• [Wyodrębniony tekst]:
================================

Logo Przewdonik Katolicki

Obcy obywatel

Anna Salita
Kadr z filmu "Wszyscy albo nikt" / fot. materiały dystrybutora

W czasach, gdy słowo emigrant przywodzi często na myśl skojarzenia z wybuchającymi bombami na ulicach europejskich miast, francuski reżyser irańskiego pochodzenia kręci film o tym, że uchodźca i odpowiedzialny obywatel mogą oznaczać jedną i tę samą osobę.

Kheiron (właśc. Nouchi Tabib), do tej pory nad Sekwaną znany jako komik i stand-uper, zabiera nas w podróż śladami swojej rodziny. Głównym bohaterem jest ojciec Kheirona – Hibat Tabib, w którego postać wciela się właśnie debiutujący reżyser.

================================

• [Prezentowane dane]:
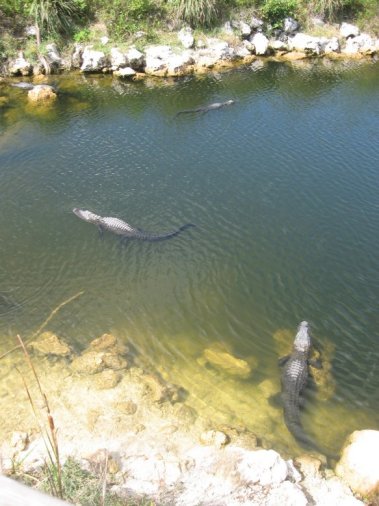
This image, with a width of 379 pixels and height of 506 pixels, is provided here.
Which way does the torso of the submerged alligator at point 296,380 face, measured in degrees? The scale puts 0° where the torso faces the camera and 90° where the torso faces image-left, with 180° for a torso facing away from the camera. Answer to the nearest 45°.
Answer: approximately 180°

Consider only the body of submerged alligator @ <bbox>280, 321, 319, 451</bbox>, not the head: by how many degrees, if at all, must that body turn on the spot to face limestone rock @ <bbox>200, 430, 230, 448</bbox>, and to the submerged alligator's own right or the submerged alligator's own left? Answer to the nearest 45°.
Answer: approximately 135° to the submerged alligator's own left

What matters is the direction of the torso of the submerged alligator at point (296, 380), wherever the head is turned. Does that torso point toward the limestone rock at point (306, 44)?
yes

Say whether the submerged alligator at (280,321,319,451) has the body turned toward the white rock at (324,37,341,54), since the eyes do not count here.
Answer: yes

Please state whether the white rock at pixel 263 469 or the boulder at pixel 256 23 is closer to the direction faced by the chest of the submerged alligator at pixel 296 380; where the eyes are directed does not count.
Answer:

================================

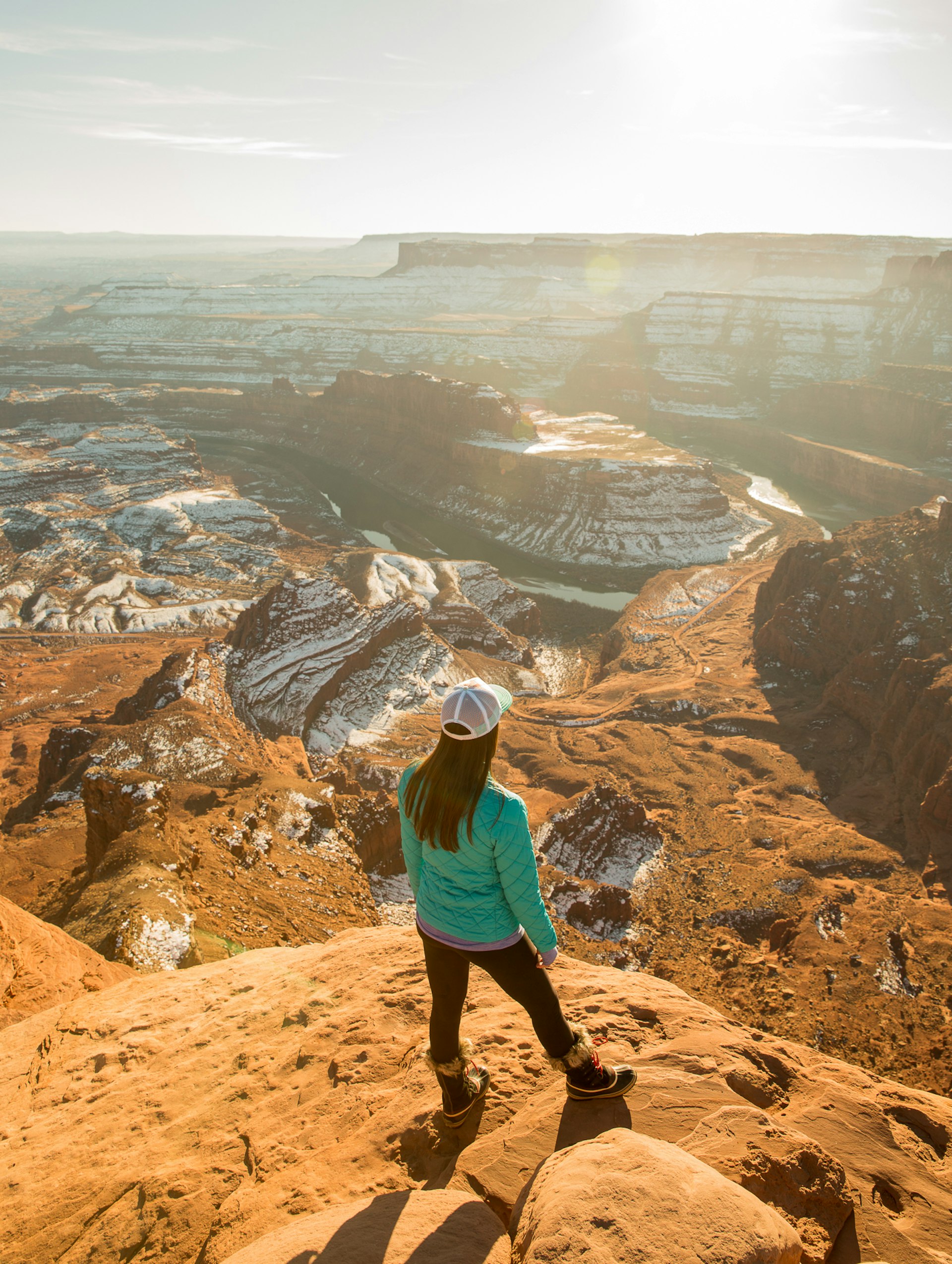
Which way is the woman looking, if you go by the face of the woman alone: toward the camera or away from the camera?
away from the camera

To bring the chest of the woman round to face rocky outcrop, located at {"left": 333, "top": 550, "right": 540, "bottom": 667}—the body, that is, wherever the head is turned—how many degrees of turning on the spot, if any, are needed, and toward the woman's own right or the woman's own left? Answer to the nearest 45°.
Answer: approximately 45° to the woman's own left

================================

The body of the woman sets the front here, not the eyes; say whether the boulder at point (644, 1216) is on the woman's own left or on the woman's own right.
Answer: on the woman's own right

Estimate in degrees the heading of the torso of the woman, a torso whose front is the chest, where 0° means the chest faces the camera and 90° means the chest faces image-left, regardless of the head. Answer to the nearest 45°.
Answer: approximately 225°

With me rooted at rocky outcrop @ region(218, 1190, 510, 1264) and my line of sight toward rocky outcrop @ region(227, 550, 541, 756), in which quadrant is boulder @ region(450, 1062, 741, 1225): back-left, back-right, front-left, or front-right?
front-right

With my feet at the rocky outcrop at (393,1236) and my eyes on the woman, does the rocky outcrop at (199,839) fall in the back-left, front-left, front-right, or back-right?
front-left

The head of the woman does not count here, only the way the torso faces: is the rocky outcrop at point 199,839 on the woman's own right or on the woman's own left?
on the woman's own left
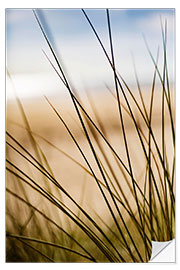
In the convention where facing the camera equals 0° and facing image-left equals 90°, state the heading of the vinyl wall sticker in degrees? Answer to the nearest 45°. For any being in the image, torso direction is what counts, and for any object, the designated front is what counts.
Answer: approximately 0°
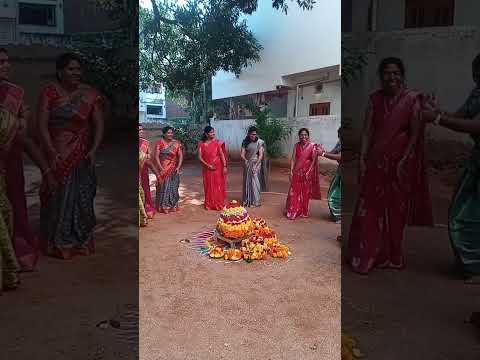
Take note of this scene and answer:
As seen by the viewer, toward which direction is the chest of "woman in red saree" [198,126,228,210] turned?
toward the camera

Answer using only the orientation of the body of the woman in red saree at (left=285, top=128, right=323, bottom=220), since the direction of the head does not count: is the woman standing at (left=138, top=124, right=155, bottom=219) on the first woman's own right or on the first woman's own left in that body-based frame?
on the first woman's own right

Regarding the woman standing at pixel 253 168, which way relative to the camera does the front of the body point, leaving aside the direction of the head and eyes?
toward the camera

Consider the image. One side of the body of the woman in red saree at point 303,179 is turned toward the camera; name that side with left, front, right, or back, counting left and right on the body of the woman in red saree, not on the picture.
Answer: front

================================

• [Treść polecenia]:
Przepisz fragment wyodrębnionego tekstu od „Anna Salita” do „właśnie debiutujący reżyser.”, zastępując w nim „Sekwaną” wyrazem „Loarą”.

• [Odpowiedź]:
Anna Salita
Kadr z filmu "Wszyscy albo nikt" / fot. materiały dystrybutora

W czasach, gdy słowo emigrant przywodzi często na myśl skojarzenia z wybuchającymi bombami na ulicach europejskich miast, francuski reżyser irańskiego pochodzenia kręci film o tym, że uchodźca i odpowiedzialny obywatel mogą oznaczać jedną i tę samą osobę.

Kheiron (właśc. Nouchi Tabib), do tej pory nad Loarą znany jako komik i stand-uper, zabiera nas w podróż śladami swojej rodziny. Głównym bohaterem jest ojciec Kheirona – Hibat Tabib, w którego postać wciela się właśnie debiutujący reżyser.